Directions
1. In the Next.js 15 guide, transcribe the passage from "The App Router" to "computation per request.".
2. List every topic that the opening summary line of the Next.js 15 guide names.

Page excerpt
——

Master Next.js 15. App Router architecture, SSG vs SSR, data fetching, middleware, and deployment to production.

Next.js 15 Complete Guide: App Router, SSG, and Performance

Why Next.js Dominates in 2026

Next.js has become the default React framework for production applications. Its combination of server-side rendering, static generation, and incremental static regeneration addresses the core trade-off between performance and freshness that pure client-side React cannot.

App Router vs Pages Router

The App Router (introduced in Next.js 13, stable in 14) uses React Server Components by default. Server Components render on the server and send HTML to the client — no client-side JavaScript required for static content. This dramatically reduces bundle sizes and improves Core Web Vitals.

Static Generation (SSG)

Use generateStaticParams to pre-render dynamic routes at build time. Pages are served as static HTML from a CDN — the fastest possible delivery. Testrefy uses SSG for all 87+ tool pages, meaning each tool page loads in milliseconds with no server computation per request.

——

Data provided
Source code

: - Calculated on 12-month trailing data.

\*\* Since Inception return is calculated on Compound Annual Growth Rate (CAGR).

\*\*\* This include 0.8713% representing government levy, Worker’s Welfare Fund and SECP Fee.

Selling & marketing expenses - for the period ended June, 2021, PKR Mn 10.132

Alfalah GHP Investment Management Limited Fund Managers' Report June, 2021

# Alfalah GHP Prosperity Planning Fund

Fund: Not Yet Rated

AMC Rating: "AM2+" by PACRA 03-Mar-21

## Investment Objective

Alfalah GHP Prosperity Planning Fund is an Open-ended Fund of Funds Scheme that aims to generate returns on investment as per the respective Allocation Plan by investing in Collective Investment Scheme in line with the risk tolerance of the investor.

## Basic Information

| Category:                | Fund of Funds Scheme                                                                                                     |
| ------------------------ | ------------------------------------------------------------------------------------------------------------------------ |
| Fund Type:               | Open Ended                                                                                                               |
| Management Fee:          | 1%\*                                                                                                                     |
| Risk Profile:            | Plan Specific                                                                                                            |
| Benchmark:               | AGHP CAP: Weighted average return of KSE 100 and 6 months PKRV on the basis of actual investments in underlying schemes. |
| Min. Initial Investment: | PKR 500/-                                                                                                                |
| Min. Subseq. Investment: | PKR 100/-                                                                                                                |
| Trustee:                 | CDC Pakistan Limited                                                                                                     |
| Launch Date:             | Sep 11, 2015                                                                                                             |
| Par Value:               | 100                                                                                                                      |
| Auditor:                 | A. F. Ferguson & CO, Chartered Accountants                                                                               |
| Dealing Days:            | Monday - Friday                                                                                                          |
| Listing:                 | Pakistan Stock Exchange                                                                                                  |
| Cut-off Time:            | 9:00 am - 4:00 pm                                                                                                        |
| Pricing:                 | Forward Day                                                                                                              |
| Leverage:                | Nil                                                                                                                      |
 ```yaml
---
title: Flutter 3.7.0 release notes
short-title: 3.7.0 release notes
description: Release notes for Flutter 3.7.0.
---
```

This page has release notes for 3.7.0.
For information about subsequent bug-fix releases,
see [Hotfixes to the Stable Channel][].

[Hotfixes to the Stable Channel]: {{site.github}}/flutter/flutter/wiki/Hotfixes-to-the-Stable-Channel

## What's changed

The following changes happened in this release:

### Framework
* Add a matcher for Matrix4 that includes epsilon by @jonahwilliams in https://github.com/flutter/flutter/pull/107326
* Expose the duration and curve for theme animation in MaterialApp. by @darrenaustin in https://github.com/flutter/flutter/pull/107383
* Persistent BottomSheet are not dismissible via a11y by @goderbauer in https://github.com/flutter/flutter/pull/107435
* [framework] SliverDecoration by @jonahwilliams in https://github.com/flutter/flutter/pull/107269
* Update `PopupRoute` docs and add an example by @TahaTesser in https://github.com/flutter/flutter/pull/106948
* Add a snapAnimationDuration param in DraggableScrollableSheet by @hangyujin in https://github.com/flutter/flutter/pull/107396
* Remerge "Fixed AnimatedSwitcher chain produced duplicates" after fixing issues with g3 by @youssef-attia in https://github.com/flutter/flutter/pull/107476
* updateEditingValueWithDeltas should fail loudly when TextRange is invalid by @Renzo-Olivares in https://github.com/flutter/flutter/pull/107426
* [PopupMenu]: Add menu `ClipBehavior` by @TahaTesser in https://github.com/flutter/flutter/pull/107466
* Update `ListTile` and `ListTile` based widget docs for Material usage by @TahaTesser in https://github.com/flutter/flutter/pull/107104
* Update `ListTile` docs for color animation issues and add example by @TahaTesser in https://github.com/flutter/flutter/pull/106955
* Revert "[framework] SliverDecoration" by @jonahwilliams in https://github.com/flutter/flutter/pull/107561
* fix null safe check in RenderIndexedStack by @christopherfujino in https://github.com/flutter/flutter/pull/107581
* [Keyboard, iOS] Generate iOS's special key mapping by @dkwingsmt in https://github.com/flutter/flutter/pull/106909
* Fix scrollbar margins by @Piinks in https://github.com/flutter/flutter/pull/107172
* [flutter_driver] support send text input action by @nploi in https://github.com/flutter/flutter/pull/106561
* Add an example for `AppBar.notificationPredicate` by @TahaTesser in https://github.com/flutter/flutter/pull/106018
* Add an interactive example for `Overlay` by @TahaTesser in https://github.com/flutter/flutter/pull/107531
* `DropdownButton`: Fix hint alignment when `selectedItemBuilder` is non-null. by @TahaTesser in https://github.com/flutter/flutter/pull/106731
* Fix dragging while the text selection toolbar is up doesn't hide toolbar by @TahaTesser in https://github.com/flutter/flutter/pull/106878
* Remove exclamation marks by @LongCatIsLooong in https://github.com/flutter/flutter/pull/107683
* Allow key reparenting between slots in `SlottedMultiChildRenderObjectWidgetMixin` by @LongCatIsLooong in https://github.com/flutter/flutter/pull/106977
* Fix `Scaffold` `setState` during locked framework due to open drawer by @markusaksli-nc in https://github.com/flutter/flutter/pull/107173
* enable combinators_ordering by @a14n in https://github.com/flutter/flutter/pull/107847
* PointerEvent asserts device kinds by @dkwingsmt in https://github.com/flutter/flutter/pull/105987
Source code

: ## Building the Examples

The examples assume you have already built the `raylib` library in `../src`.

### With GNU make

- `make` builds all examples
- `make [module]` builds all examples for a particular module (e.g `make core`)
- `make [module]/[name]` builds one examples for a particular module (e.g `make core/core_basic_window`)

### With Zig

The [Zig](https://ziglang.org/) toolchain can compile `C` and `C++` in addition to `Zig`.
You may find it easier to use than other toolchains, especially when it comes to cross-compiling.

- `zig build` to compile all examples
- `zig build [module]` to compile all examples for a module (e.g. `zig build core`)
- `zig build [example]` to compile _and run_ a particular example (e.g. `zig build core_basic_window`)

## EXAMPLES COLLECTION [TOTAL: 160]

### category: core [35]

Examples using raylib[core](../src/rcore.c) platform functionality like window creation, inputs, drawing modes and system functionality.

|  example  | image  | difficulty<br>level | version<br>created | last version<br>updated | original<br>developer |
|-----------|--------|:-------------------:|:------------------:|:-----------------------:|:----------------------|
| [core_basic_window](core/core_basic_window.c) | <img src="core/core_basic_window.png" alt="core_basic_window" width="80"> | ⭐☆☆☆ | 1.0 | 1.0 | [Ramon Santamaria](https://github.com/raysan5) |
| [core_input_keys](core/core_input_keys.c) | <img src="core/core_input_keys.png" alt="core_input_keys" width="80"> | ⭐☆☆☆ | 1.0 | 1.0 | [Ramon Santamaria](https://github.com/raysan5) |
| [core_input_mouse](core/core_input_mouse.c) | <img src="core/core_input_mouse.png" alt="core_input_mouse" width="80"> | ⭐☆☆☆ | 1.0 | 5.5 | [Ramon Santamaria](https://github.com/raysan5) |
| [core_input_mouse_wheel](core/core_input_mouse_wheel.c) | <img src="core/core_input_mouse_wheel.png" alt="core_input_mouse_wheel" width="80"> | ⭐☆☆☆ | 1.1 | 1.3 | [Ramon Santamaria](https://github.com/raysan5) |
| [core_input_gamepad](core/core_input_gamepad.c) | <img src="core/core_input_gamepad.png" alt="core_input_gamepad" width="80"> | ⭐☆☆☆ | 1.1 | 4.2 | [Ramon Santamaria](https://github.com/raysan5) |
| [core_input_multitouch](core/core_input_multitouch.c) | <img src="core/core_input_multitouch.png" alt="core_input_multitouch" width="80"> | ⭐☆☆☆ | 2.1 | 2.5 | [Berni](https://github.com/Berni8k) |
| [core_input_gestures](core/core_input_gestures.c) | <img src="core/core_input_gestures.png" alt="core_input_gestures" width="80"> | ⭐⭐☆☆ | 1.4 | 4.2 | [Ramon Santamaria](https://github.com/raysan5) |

——

Problem solutions
1.
The App Router (introduced in Next.js 13, stable in 14) uses React Server Components by default. Server Components render on the server and send HTML to the client — no client-side JavaScript required for static content. This dramatically reduces bundle sizes and improves Core Web Vitals.

Static Generation (SSG)

Use generateStaticParams to pre-render dynamic routes at build time. Pages are served as static HTML from a CDN — the fastest possible delivery. Testrefy uses SSG for all 87+ tool pages, meaning each tool page loads in milliseconds with no server computation per request.

2.
- App Router architecture
- SSG vs SSR
- data fetching
- middleware
- deployment to production